# Where are the inexpensive rental cars???



## UWSurfer (Nov 3, 2008)

Flying into Ft. Laurdale December 9th and leaving early Sunday morning December 14th.    Driving down to Key West and back for a few days of diving.

Airfare came in for $250 r/t from LAX.  The best car rental to date is with Sunshine Rent-a-car for $182 found with Kayak.

Through Costco the least expensive economy cars are running $250 - $300 for this time period.   This seems HIGH to me.   Any recommendations?


----------



## rickandcindy23 (Nov 3, 2008)

Steve, you should just check really often.  The car rental rates go down, down, down, the closer you get to the trip.


----------



## dvc_john (Nov 3, 2008)

I see $140.99 + 21.10 taxes and fees for total of $162.09 for Thrifty on hotwire.com


----------



## pcgirl54 (Nov 3, 2008)

rentalcarmomma.com often this is lower rates than other sites

Dollar has good rates normally and you do not have to hold with a credit card.

Our Maui jeep rental was $200 cheaper through Dollar.

For Hilton Head Island we used Hertz and it $110 and $147 with all taxes.

There are varying discount codes I try II/RCI/AAA and Marriott. I have read that car rental rates change 7 times a day on the average.

I get good rates with Hertz but not this week.

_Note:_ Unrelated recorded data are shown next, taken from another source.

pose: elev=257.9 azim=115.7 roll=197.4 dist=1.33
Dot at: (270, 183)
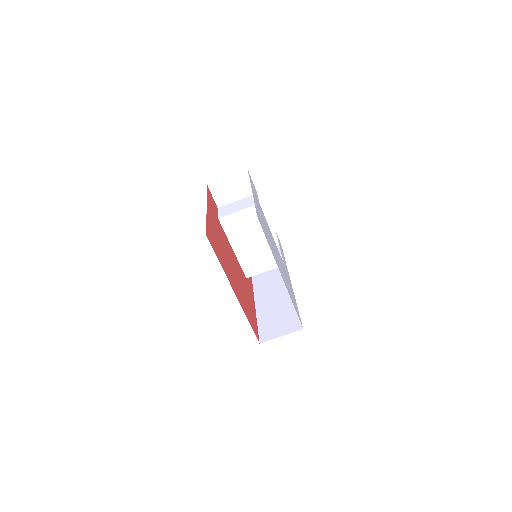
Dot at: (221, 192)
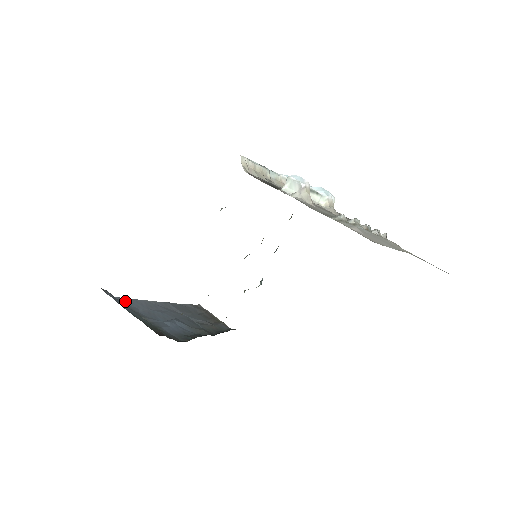
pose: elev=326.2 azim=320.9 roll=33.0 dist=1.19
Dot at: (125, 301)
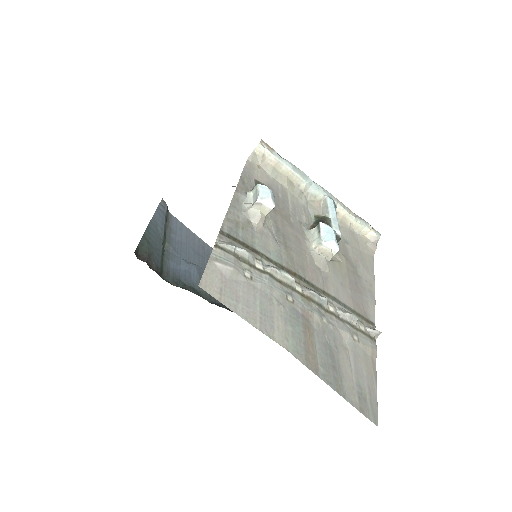
Dot at: (176, 224)
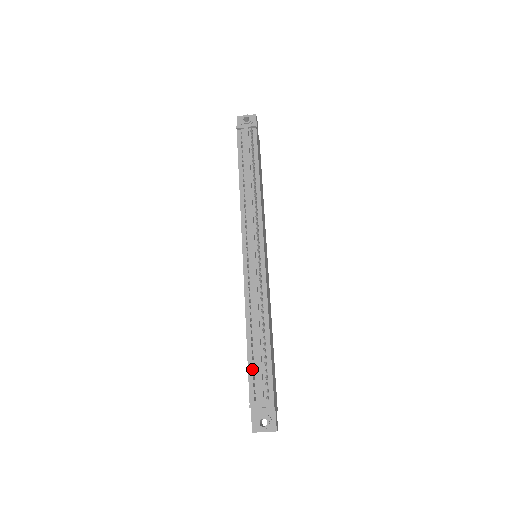
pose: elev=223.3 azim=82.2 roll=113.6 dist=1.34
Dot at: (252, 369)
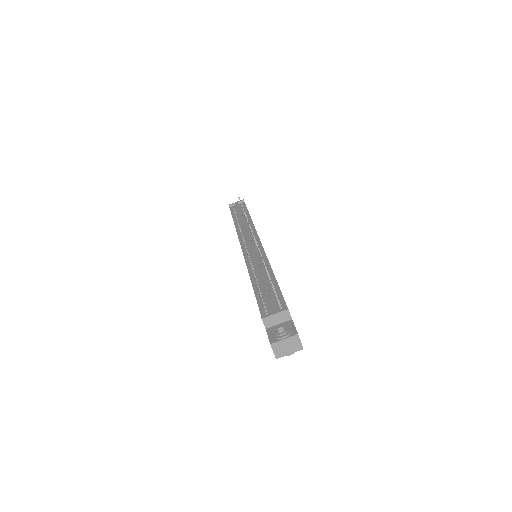
Dot at: (261, 299)
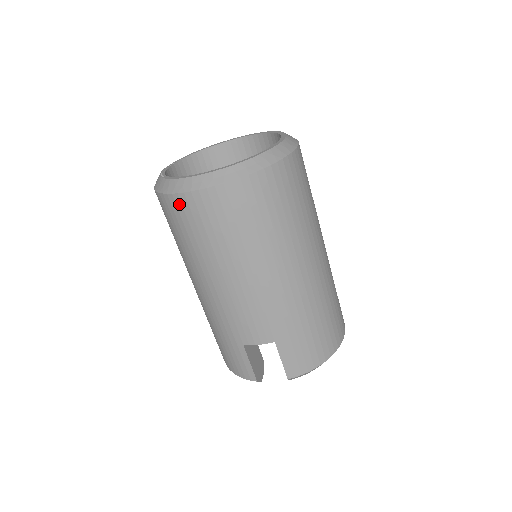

Thrifty rates for Orlando thru rentalcarmomma were $20.00 less than dollar.


----------



## UWSurfer (Nov 8, 2008)

After much checking, the best I could do was with ACE car rental offering $185 ($29/day plus taxes), and for giggles I made a bid for $19/day with Priceline and won Avis!  $150 for this rental with taxes.

Only makes me wish I bid $14. <g>


----------



## silverfox82 (Nov 9, 2008)

Thrifty has been consistantly the cheapest rental in florida for me.


----------



## hajjah (Nov 9, 2008)

Guess what?  The rentals during Xmas in Orlando are still outrageous.  I've been searching for a least 5 months and have yet to find a rental under $500.00 per week for an economy.  I have not booked anything yet while waiting for the prices to go down.  Even using Costco and Sams Club isn't helping.  What a nightmare!


----------



## i39249 (Nov 10, 2008)

I was in the same situation last week looking for car rental out of Fort Lauderdale (FLL) for 12/31/08 to 1/3/09.  I looked at Costco among others hoping to find a good rate.  No luck.  Finally after going thru several searches, found that AVIS was the cheapest.  I usually use Alamo in Hawaii due to the low rates offered via Costco.  After searching for a couple of days, AVIS came back with about $ 150 including taxes and everything for the 3 days.  Maybe AVIS is the place to search for Florida during this time of the year ?


----------



## JamminJoe (Nov 10, 2008)

I just returned from Miami. I reserved my car through Priceline, I offered a price of $15.00/Day for a full sized car and it was accepted by Alamo on my first try.


----------



## eakhat (Nov 10, 2008)

*Princeline Question*

I have never gone through Priceline before for renting cars.  Can you request rates for two drivers?  I like Costco because two people can drive the car without hefty charges.


----------



## bogey21 (Nov 10, 2008)

Here is what I just did; made a reservation about 6 months ago for a week at about $320; kept watching rates; canceling and re-booking when to my advantage; went on Priceline today, two days before arrival and got Avis compact for $180 ($15/day); probably overbid a dollar or two.  My last 5 or 6 trips I have always gotten a big discount using Priceline two days out.


----------